Iwo Jima siempre ha sido hermosa, un pedazo volcánico de roca rodeado de mar azul cobalto. Pero una batalla de la Segunda Guerra Mundial hace 80 años este mes convirtió la isla japonesa en sinónimo de combate desesperado y mortal, y de triunfo estadounidense.
El 23 de febrero de 1945, un contingente de Marines estadounidenses subió a la cima del Monte Suribachi, el punto más alto de Iwo Jima. Sobre los escombros de la guerra y la erupción volcánica, avanzaron y levantaron una bandera americana. Un fotógrafo de The Associated Press, Joe Rosenthal, tomó una imagen imperecedera e icónica.
Mi padre, Keyes Beech, también estaba allí, en esa isla solitaria arrojada en el Océano Pacífico. Él era un sargento técnico adjunto a la Quinta División del Cuerpo de Marines de Estados Unidos, una división que ya no está activa en esta era más pacífica. Su trabajo como corresponsal de combate significaba que debía escribir sobre el valor americano y, con suerte, la victoria. Pero la conquista de Iwo Jima, a pesar de la famosa izada de bandera cuatro días después de la batalla, no llegaría hasta un mes después.

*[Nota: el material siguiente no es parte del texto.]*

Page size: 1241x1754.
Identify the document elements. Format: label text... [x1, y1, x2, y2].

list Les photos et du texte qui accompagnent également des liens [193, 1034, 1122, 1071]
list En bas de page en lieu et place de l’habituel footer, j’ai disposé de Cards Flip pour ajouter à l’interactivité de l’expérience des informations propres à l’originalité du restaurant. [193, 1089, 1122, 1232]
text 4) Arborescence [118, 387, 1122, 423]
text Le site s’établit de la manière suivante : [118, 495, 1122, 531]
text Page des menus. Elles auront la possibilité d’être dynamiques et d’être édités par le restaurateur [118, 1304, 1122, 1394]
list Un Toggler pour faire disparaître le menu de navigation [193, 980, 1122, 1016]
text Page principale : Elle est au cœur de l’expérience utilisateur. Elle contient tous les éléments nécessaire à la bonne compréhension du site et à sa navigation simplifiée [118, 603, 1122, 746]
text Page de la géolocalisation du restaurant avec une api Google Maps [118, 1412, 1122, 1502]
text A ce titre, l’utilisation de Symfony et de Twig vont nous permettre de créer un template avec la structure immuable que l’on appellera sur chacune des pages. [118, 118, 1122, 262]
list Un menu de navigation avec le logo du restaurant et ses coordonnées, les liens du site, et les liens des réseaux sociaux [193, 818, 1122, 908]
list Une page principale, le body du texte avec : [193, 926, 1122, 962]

El día en que las Barras y Estrellas fueron desplegadas en el Monte Suribachi, dos veces, por si acaso, mi padre me contó que estaba metido en un hoyo de zorro, tratando de no ser asesinado por los japoneses, algo que eventualmente le sucedería a uno de sus amigos, y luego a otro, y luego a otro.

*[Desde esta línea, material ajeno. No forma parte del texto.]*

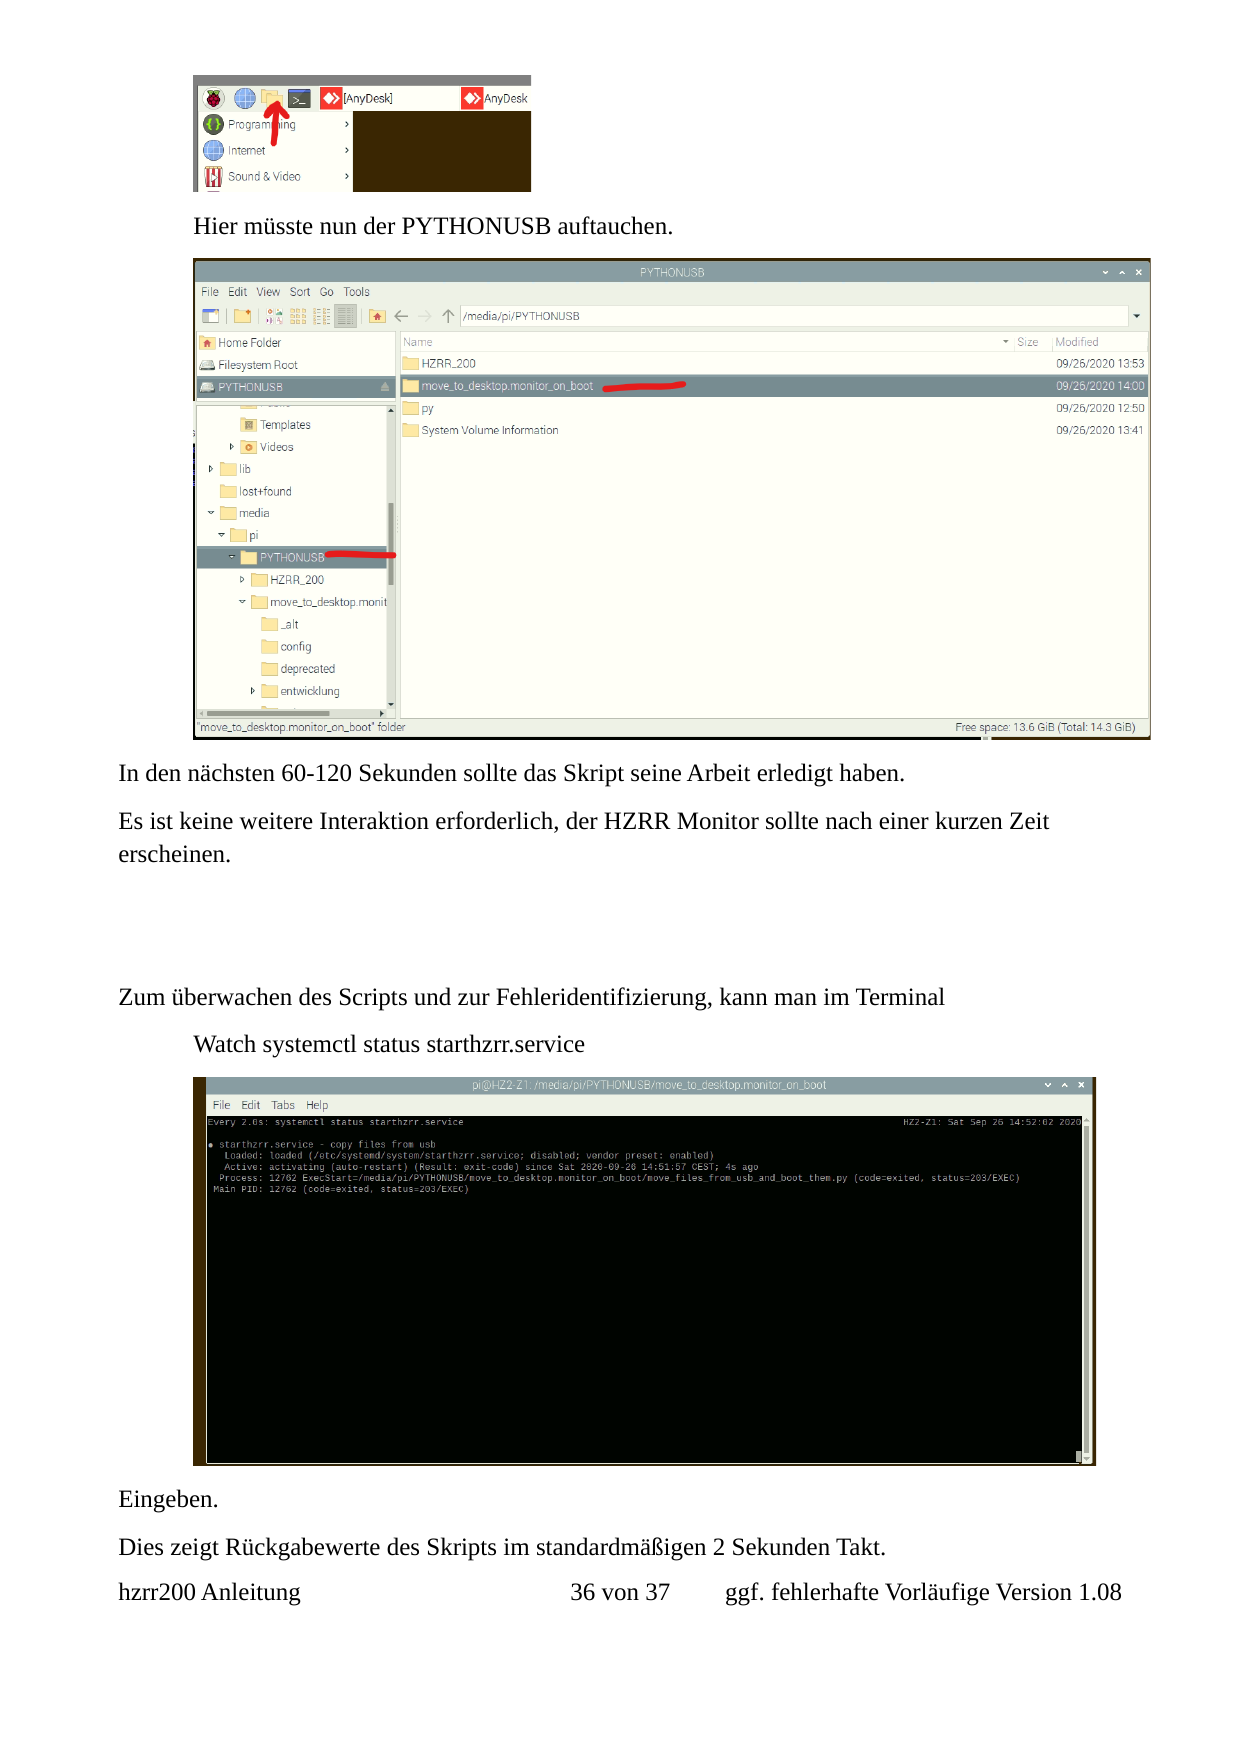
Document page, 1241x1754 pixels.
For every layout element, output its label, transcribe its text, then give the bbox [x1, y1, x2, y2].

Confinados a una isla de menos de ocho millas cuadradas, del tamaño de un aeropuerto internacional ocupado hoy en día, estadounidenses y japoneses se vieron reducidos a un tipo de combate enjaulado. Iwo Jima significa “isla de azufre” en japonés, y el Ejército Imperial japonés fortificó sus cuevas con túneles y otras defensas. La isla carbonizada ardía. Sus acantilados y playas se convirtieron en un vasto cementerio, ceniza volcánica y arena negra enterrando a los muertos.